【インタビュー】

神山健治監督が語る『東のエデン』の世界 - 『東のエデン 劇場版II Paradise Lost』、3月13日公開

4 『東のエデン』で伝えたかったこと

    糸井一臣  [2010/03/10]

    ――『東のエデン』はテレビ版が全11話で、劇場版が二部作ということで、1年にわたる大作になりましたが、その中で神山監督が一番伝えたかったことはどういったことですか?

    神山監督「一つの言葉には集約するのはすごく難しいのですが、僕らの世代は、この日本という国に生きてきて、間違いなく恵まれていたと思うんですよ。日本という国の歴史だけではなく、世界的に見ても、こんなに恵まれている状況が形成されたことはないんじゃないかなと思うぐらい、恵まれていたと思います。しかし、次の世代は、日本の本当に厳しい時代を生きなければならないかもしれない。もしかしたらそういう未来が待っているかもしれないし、実際にそういう可能性も語られていますよね。日本という国は、わりといろいろなものを捨ててしまう文化なんですよ。歴史がある国にしては、いろいろなものをどんどん捨てながらここまで発展して来た国で、そういった点では、本来あるべき歴史の深みのようなものを作れずに来てしまったのではないかと思っています。僕自身の人生でいえば、たかだか40年程度ですけど、毎回リセットしている場合ではないんじゃないかと (笑)。たとえばヨーロッパなどは、歴史の裏打ちがあることによって、経済的にはアメリカやアジアに抜かれてしまっている部分があっても、文化という面では決して後退していないと思うし、それ自体が生活と根付いているので、それを継承していく良さ、かつ新しいものを受け入れていく良さというものがあると思うんです。もともと新しいものを受け入れていく良さというのはこの国、日本にもあったのですが、古い人間は、俺たちの時代でひとつ完結したのだから、もう新しいものを受け入れて変化したくないと言い、若い世代は昔のことは知らんと言う。そうなると、深みは増さないだろうなと。最終的に『劇場版II』を描き終えた段階で思うことは、そういうことでしたね。現在ニートと呼ばれている人たち、そして団塊の世代が、自分たちだけの世代で完結しようとしている部分について考えてみようということでスタートした企画でしたが、そういった世代が互いに断絶するのではなく、繋がっていくことによって新たな深みを手に入れていけば、まだまだこの国は捨てたもんじゃない。そんなことを感じてもらえたらいいな、というのが、『劇場版II』を終えた時点での僕の総括ですね」

    ――そのあたりが、滝沢の100億円の使い方というところにも繋がっていくのかなと思うのですが、ちなみに100億円を自由に使ってよいといわれたら、監督はどのように使いますか?

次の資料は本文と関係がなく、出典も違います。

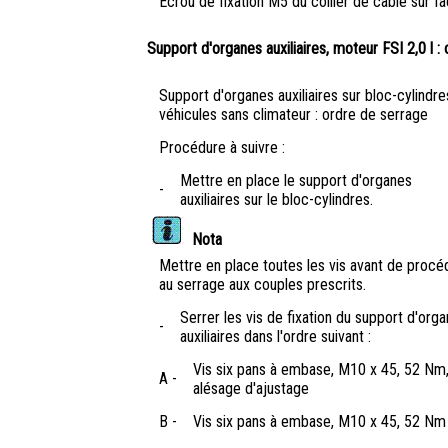
Écrou de fixation M5 du collier de câble sur fa
Support d'organes auxiliaires, moteur FSI 2,0 l :
Support d'organes auxiliaires sur bloc-cylindre
véhicules sans climateur : ordre de serrage
Procédure à suivre :
Mettre en place le support d'organes
-
auxiliaires sur le bloc-cylindres.
Nota
Mettre en place toutes les vis avant de procé
au serrage aux couples prescrits.
Serrer les vis de fixation du support d'org
-
auxiliaires dans l'ordre suivant :
Vis six pans à embase, M10 x 45, 52 Nm
A -
alésage d'ajustage
B -
Vis six pans à embase, M10 x 45, 52 Nm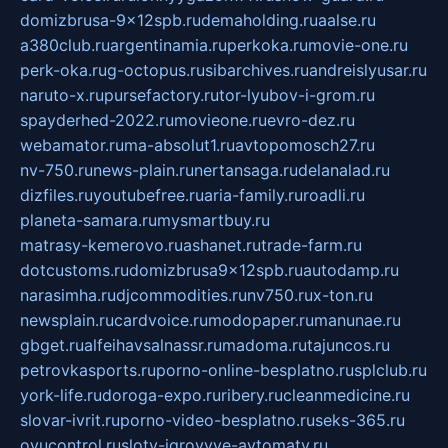
domizbrusa-9x12spb.ru
demaholding.ru
aalse.ru
a380club.ru
argentinamia.ru
perkoka.ru
movie-one.ru
perk-oka.ru
g-octopus.ru
sibarchives.ru
andreislyusar.ru
naruto-x.ru
pursefactory.ru
tor-lyubov-i-grom.ru
spayderhed-2022.ru
movieone.ru
evro-dez.ru
webamator.ru
ma-absolut1.ru
avtopomosch27.ru
nv-750.ru
news-plain.ru
nertansaga.ru
delanalad.ru
dizfiles.ru
youtubefree.ru
aria-family.ru
roadli.ru
planeta-samara.ru
mysmartbuy.ru
matrasy-kemerovo.ru
ashanet.ru
trade-farm.ru
dotcustoms.ru
domizbrusa9x12spb.ru
autodamp.ru
narasimha.ru
djcommodities.ru
nv750.ru
x-ton.ru
newsplain.ru
cardvoice.ru
modopaper.ru
manunae.ru
gbget.ru
alfeihavsalnassr.ru
madoma.ru
tajuncos.ru
petrovkasports.ru
porno-online-besplatno.ru
splclub.ru
york-life.ru
doroga-expo.ru
ribery.ru
cleanmedicine.ru
slovar-ivrit.ru
porno-video-besplatno.ru
seks-365.ru
ovucontrol.ru
sloty-igrovyye-avtomaty.ru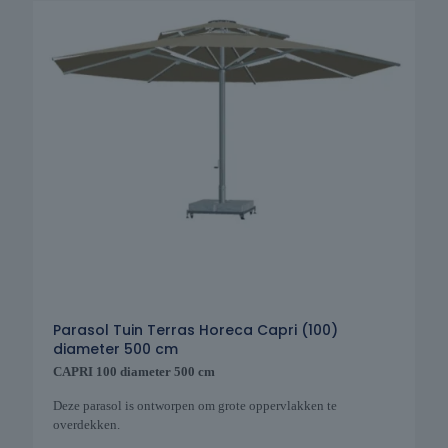
Parasol Tuin Terras Horeca Capri (100)
diameter 500 cm
CAPRI 100 diameter 500 cm
Deze parasol is ontworpen om grote oppervlakken te
overdekken.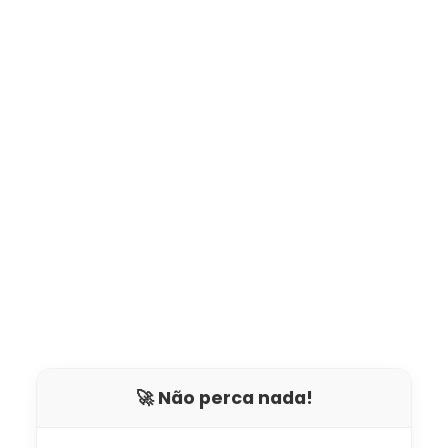
🚀 Não perca nada!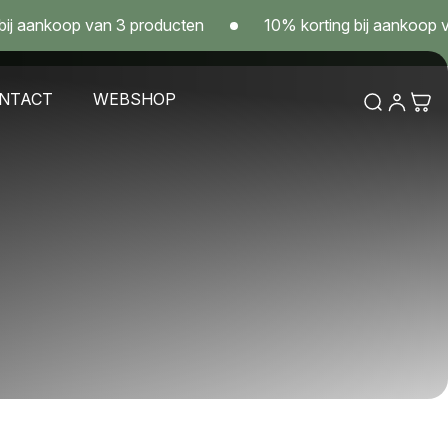
koop van 3 producten
10% korting bij aankoop van 3 pr
NTACT
WEBSHOP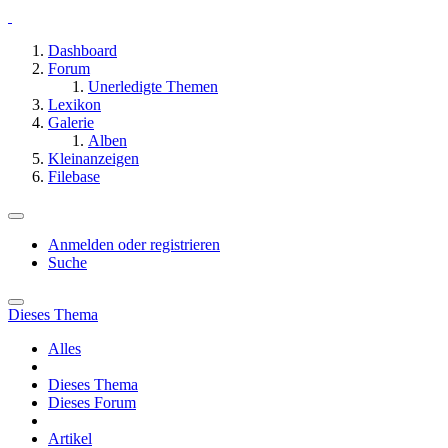
Dashboard
Forum
Unerledigte Themen
Lexikon
Galerie
Alben
Kleinanzeigen
Filebase
Anmelden oder registrieren
Suche
Dieses Thema
Alles
Dieses Thema
Dieses Forum
Artikel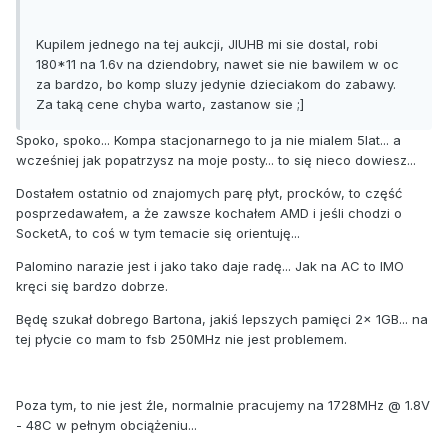
Kupilem jednego na tej aukcji, JIUHB mi sie dostal, robi
180*11 na 1.6v na dziendobry, nawet sie nie bawilem w oc
za bardzo, bo komp sluzy jedynie dzieciakom do zabawy.
Za taką cene chyba warto, zastanow sie ;]
Spoko, spoko... Kompa stacjonarnego to ja nie mialem 5lat... a
wcześniej jak popatrzysz na moje posty... to się nieco dowiesz...
Dostałem ostatnio od znajomych parę płyt, procków, to część
posprzedawałem, a że zawsze kochałem AMD i jeśli chodzi o
SocketA, to coś w tym temacie się orientuję...
Palomino narazie jest i jako tako daje radę... Jak na AC to IMO
kręci się bardzo dobrze.
Będę szukał dobrego Bartona, jakiś lepszych pamięci 2x 1GB... na
tej płycie co mam to fsb 250MHz nie jest problemem.
Poza tym, to nie jest źle, normalnie pracujemy na 1728MHz @ 1.8V
- 48C w pełnym obciążeniu...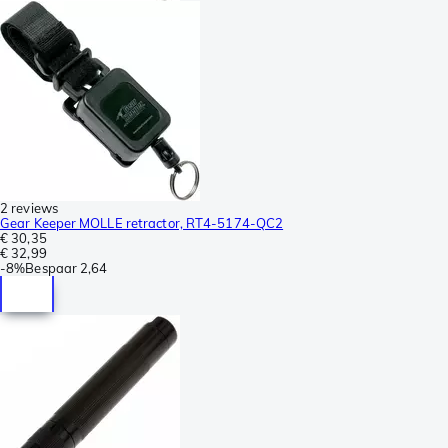
2 reviews
Gear Keeper MOLLE retractor, RT4-5174-QC2
€ 30,35
€ 32,99
-
8%
Bespaar
2,64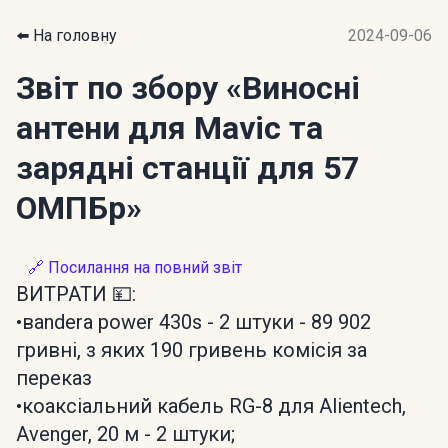
⬅️ На головну
2024-09-06
Звіт по збору
«Виносні
антени для Mavic та
зарядні станції для 57
ОМПБр»
🔗 Посилання на повний звіт
ВИТРАТИ 💴:
•вandera power 430s - 2 штуки - 89 902
гривні, з яких 190 гривень комісія за
переказ
•коаксіальний кабель RG-8 для Alientech,
Avenger, 20 м - 2 штуки;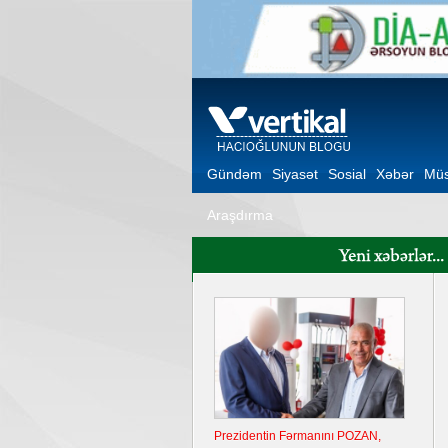
Gündəm
Siyasət
Sosial
Xəbər
Müs
Araşdırma
Prezidentin Fərmanını POZAN,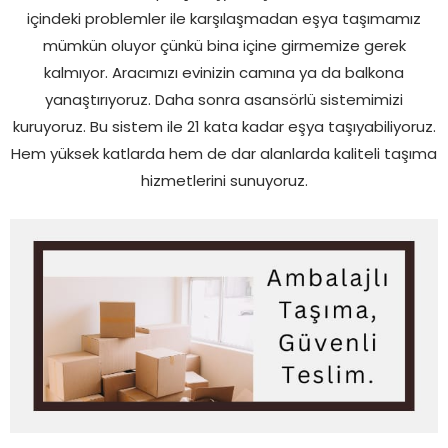
içindeki problemler ile karşılaşmadan eşya taşımamız
mümkün oluyor çünkü bina içine girmemize gerek
kalmıyor. Aracımızı evinizin camına ya da balkona
yanaştırıyoruz. Daha sonra asansörlü sistemimizi
kuruyoruz. Bu sistem ile 21 kata kadar eşya taşıyabiliyoruz.
Hem yüksek katlarda hem de dar alanlarda kaliteli taşıma
hizmetlerini sunuyoruz.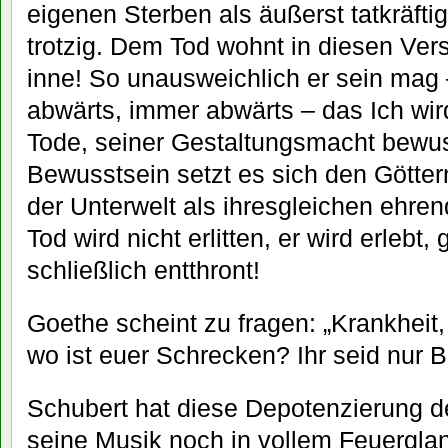
eigenen Sterben als äußerst tatkräfti
trotzig. Dem Tod wohnt in diesen Ver
inne! So unausweichlich er sein mag 
abwärts, immer abwärts – das Ich wir
Tode, seiner Gestaltungsmacht bewus
Bewusstsein setzt es sich den Göttern 
der Unterwelt als ihresgleichen ehre
Tod wird nicht erlitten, er wird erlebt,
schließlich entthront!
Goethe scheint zu fragen: „Krankheit,
wo ist euer Schrecken? Ihr seid nur Bi
Schubert hat diese Depotenzierung de
seine Musik noch in vollem Feuerglan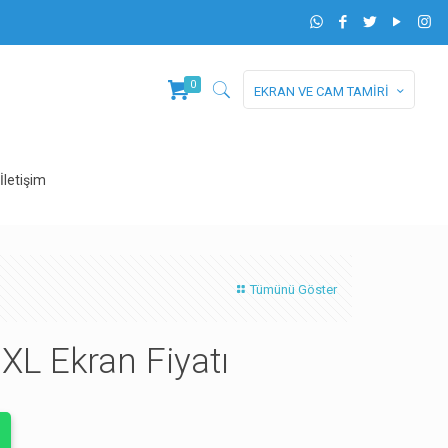
0
EKRAN VE CAM TAMİRİ
İletişim
Tümünü Göster
XL Ekran Fiyatı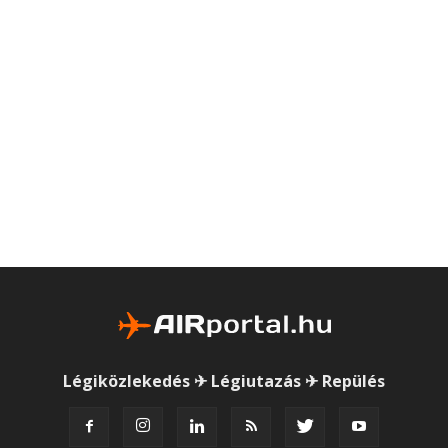
Légiközlekedés ✈ Légiutazás ✈ Repülés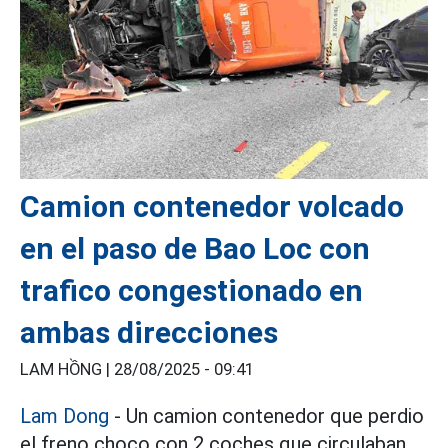
Camion contenedor volcado
en el paso de Bao Loc con
trafico congestionado en
ambas direcciones
LAM HỒNG |
28/08/2025 - 09:41
Lam Dong
- Un camion contenedor que perdio
el freno choco con 2 coches que circulaban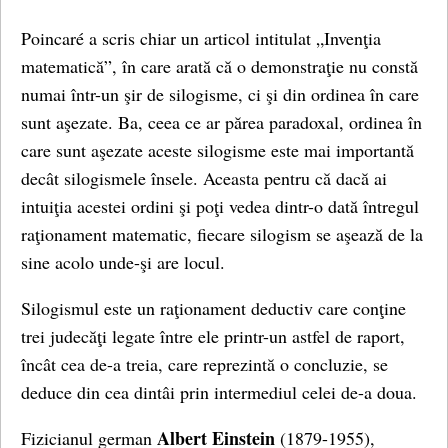
Poincaré a scris chiar un articol intitulat „Invenţia
matematică”, în care arată că o demonstraţie nu constă
numai într-un şir de silogisme, ci şi din ordinea în care
sunt aşezate. Ba, ceea ce ar părea paradoxal, ordinea în
care sunt aşezate aceste silogisme este mai importantă
decât silogismele însele. Aceasta pentru că dacă ai
intuiţia acestei ordini şi poţi vedea dintr-o dată întregul
raţionament matematic, fiecare silogism se aşează de la
sine acolo unde-şi are locul.
Silogismul este un raţionament deductiv care conţine
trei judecăţi legate între ele printr-un astfel de raport,
încât cea de-a treia, care reprezintă o concluzie, se
deduce din cea dintâi prin intermediul celei de-a doua.
Albert Einstein
Fizicianul german
(1879-1955),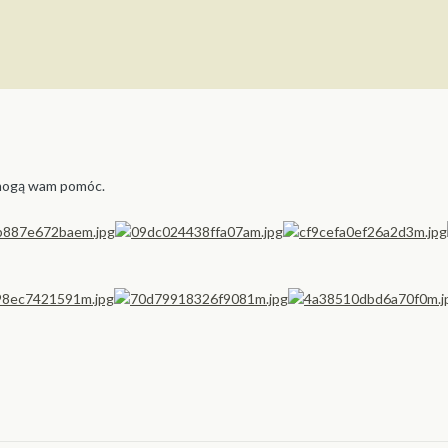
 mogą wam pomóc.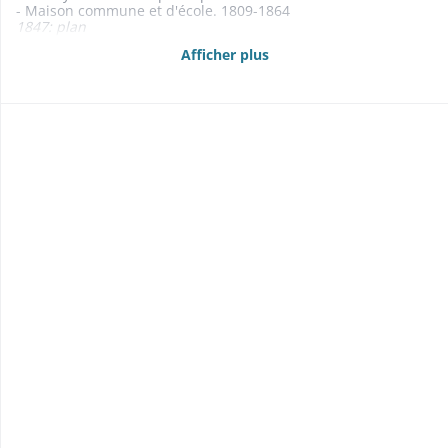
- Maison commune et d'école. 1809-1864
1847: plan
- Puits 1842-1859
Afficher plus
- Pompes à incendie 1842-1850
- Réparation des bâtiments communaux 1832-1854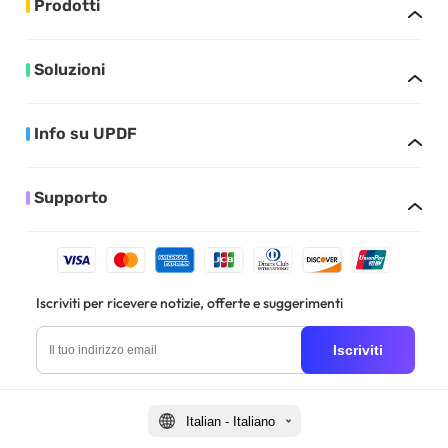
Prodotti
Soluzioni
Info su UPDF
Supporto
Iscriviti per ricevere notizie, offerte e suggerimenti
Iscriviti
Italian - Italiano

    神山監督「何にしますかね……。これまでも何回か聞かれているのですが、やはり物語を描いていくにしたがって、その質問に対する答えを出すのが難しくなりましたね。『あらためて100億円の使い方を熟考させていただきます』という答えはダメですか?(笑)」

    ――それでは最後に、『東のエデン 劇場版II Paradise Lost』を楽しみにしているファンの方へのメッセージをお願いします

    神山監督「いよいよ完結しますが、この『東のエデン』という物語に出てきた若者たちは、映画が終わっても、どこかでまた前に進んでいっているじゃないかと思える作品になっていると思います。ここで終わってしまうのではなく、ここから先を彼らは生きていくんだ、そんなことを、『劇場版II』をご覧になった皆さんにも想像してもらえたらうれしいなと思っています」

    ――監督の中で『東のエデン』は完結していますか?

    神山監督「してないのかなあ(笑)。まだまだ描きたいこともありますし、キャラクターたちともっと一緒にいたいという気持ちが、今でもあります」

    ――ありがとうございました



    『東のエデン 劇場版II Paradise Lost』は、3月13日(土)よりテアトル新宿、テアトルダイヤ、ユナイテッド・シネマ豊洲ほか全国順次ロードショー。配給はアスミック・エース。